I mean... an "if" statement is technically AI, so investors can see the buzz word and all Google has to code is "if most engaged moment, then play ad" lol

[–] acosmichippo@lemmy.world 5 points 1 day ago* (last edited 1 day ago)

conditional and logical expressions have been the foundation of computing since the very beginning. you are using a definition of "AI" that is completely divorced from that history.

[–] Ulrich@feddit.org -1 points 1 day ago (1 children)
[–] Fiery@lemmy.dbzer0.com 5 points 1 day ago (2 children)

It's a computer (Artificial) making a choice that is better than random (Intelligence)

What it is not is a LLM (aka chatbot). It isn't even any type of neural network. Does not make it any less AI though

[–] acosmichippo@lemmy.world 5 points 1 day ago* (last edited 1 day ago)

No, it's a computer making a computation. The programmer is the one using intelligence by choosing the appropriate computation for the situation at hand.

[–] Ulrich@feddit.org 4 points 1 day ago* (last edited 1 day ago) (1 children)

It's a computer (Artificial) making a choice that is better than random (Intelligence)

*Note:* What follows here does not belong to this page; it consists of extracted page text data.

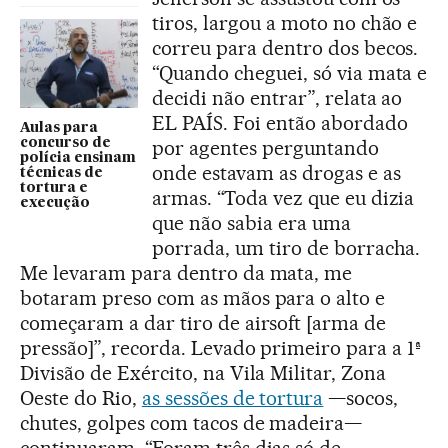
tiros, largou a moto no chão e
correu para dentro dos becos.
“Quando cheguei, só via mata e
decidi não entrar”, relata ao
EL PAÍS. Foi então abordado
Aulas para
concurso de
por agentes perguntando
polícia ensinam
onde estavam as drogas e as
técnicas de
tortura e
armas. “Toda vez que eu dizia
execução
que não sabia era uma
porrada, um tiro de borracha.
Me levaram para dentro da mata, me
botaram preso com as mãos para o alto e
começaram a dar tiro de airsoft [arma de
pressão]”, recorda. Levado primeiro para a 1ª
Divisão de Exército, na Vila Militar, Zona
Oeste do Rio,
as sessões de tortura
—socos,
chutes, golpes com tacos de madeira—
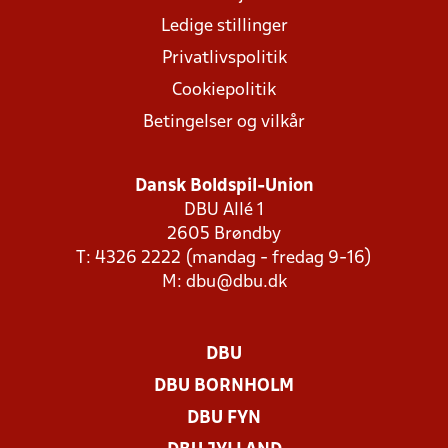
Ledige stillinger
Privatlivspolitik
Cookiepolitik
Betingelser og vilkår
Dansk Boldspil-Union
DBU Allé 1
2605 Brøndby
T: 4326 2222 (mandag - fredag 9-16)
M:
dbu@dbu.dk
DBU
DBU BORNHOLM
DBU FYN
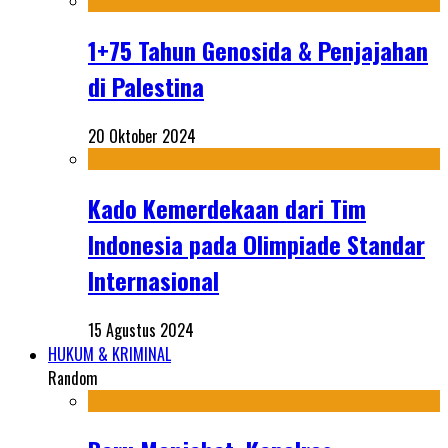
1+75 Tahun Genosida & Penjajahan
di Palestina
20 Oktober 2024
Kado Kemerdekaan dari Tim
Indonesia pada Olimpiade Standar
Internasional
15 Agustus 2024
HUKUM & KRIMINAL
Random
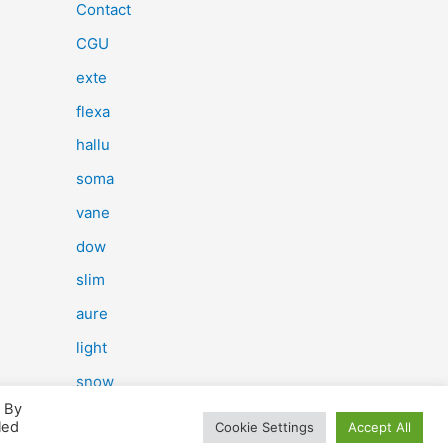
e
Contact
r
CGU
c
exte
h
flexa
e
hallu
r
soma
vane
:
dow
slim
aure
light
snow
. By
herp
led
Cookie Settings
Accept All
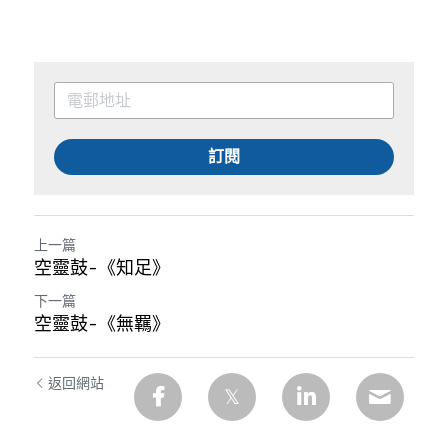
訂閱
上一篇
空靈鼓-《知足》
下一篇
空靈鼓-《無羈》
返回網站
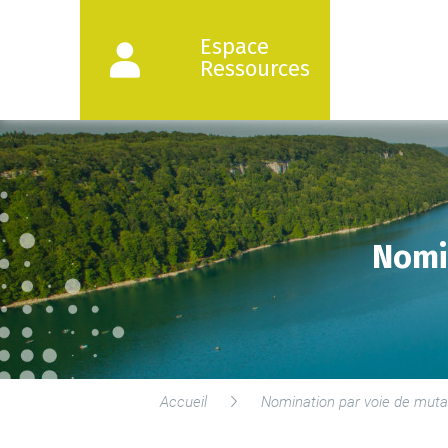
Espace
Ressources
Nomi
Accueil
Nomination par voie de mutat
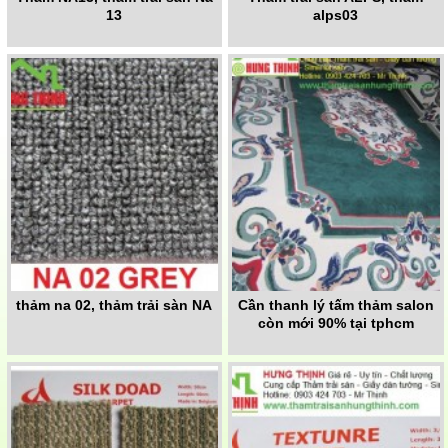
13
alps03
thảm na 02, thảm trải sàn NA
Cần thanh lý tấm thảm salon
còn mới 90% tại tphcm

That's not what AI is, that's just programming. AI implies the software was trained on a dataset in order to make pseudo-decisions on its own about the best way to do things.

[–] dr_robotBones@reddthat.com 1 points 1 day ago (2 children)

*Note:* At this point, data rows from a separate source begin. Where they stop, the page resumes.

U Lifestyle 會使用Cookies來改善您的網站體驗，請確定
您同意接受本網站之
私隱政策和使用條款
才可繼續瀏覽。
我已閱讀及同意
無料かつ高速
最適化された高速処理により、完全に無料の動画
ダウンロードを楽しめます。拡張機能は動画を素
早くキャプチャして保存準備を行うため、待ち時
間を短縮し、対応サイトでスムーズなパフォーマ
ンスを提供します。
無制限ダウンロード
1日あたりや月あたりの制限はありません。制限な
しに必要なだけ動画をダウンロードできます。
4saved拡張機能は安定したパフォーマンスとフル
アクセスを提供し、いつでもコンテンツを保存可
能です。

That's machine learning, AI just means artificial intelligence.

[–] acosmichippo@lemmy.world 4 points 1 day ago

And artificial intelligence is still not basic programming.

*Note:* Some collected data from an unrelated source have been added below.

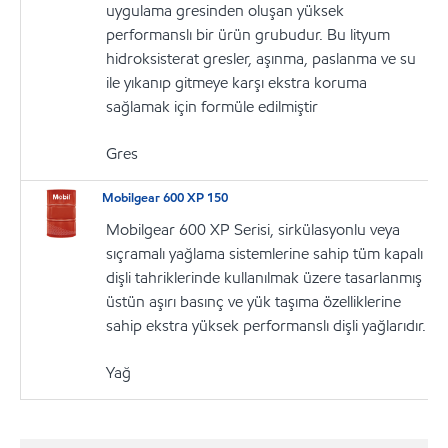
uygulama gresinden oluşan yüksek
performanslı bir ürün grubudur. Bu lityum
hidroksisterat gresler, aşınma, paslanma ve su
ile yıkanıp gitmeye karşı ekstra koruma
sağlamak için formüle edilmiştir
Gres
Mobilgear 600 XP 150
Mobilgear 600 XP Serisi, sirkülasyonlu veya
sıçramalı yağlama sistemlerine sahip tüm kapalı
dişli tahriklerinde kullanılmak üzere tasarlanmış
üstün aşırı basınç ve yük taşıma özelliklerine
sahip ekstra yüksek performanslı dişli yağlarıdır.
Yağ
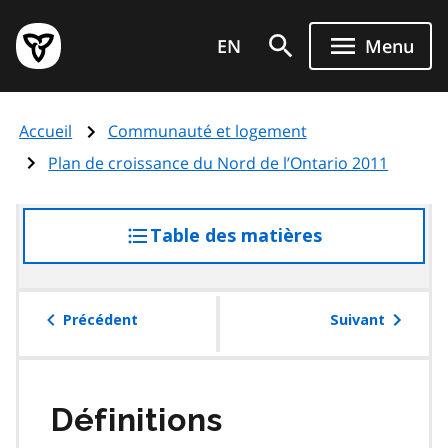
Aller
Page
au
EN
Menu
d'accueil
contenu
du
principal
gouvernement
Accueil
Communauté et logement
de
l'Ontario
Plan de croissance du Nord de l’Ontario 2011
Table des matières
accéder
à
la
table
Précédent
Suivant
des
matières
Définitions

[–] Ulrich@feddit.org 4 points 1 day ago (1 children)

Machine learning is artificial intelligence...

[–] dr_robotBones@reddthat.com 4 points 1 day ago (1 children)

Its a subset of artificial intelligence, not the only type.

[–] Ulrich@feddit.org 1 points 1 day ago (1 children)

Right, but basic automation is not artificial intelligence.

[–] dr_robotBones@reddthat.com -1 points 1 day ago (1 children)

I wonder where we can draw the line. Its weird because the definition of AI is continuously changing, even though its two self evident words, artificial intelligence.

[–] aim_at_me@lemmy.nz 4 points 1 day ago

If we took the words at face value, I don't think we could label anything we've built AI.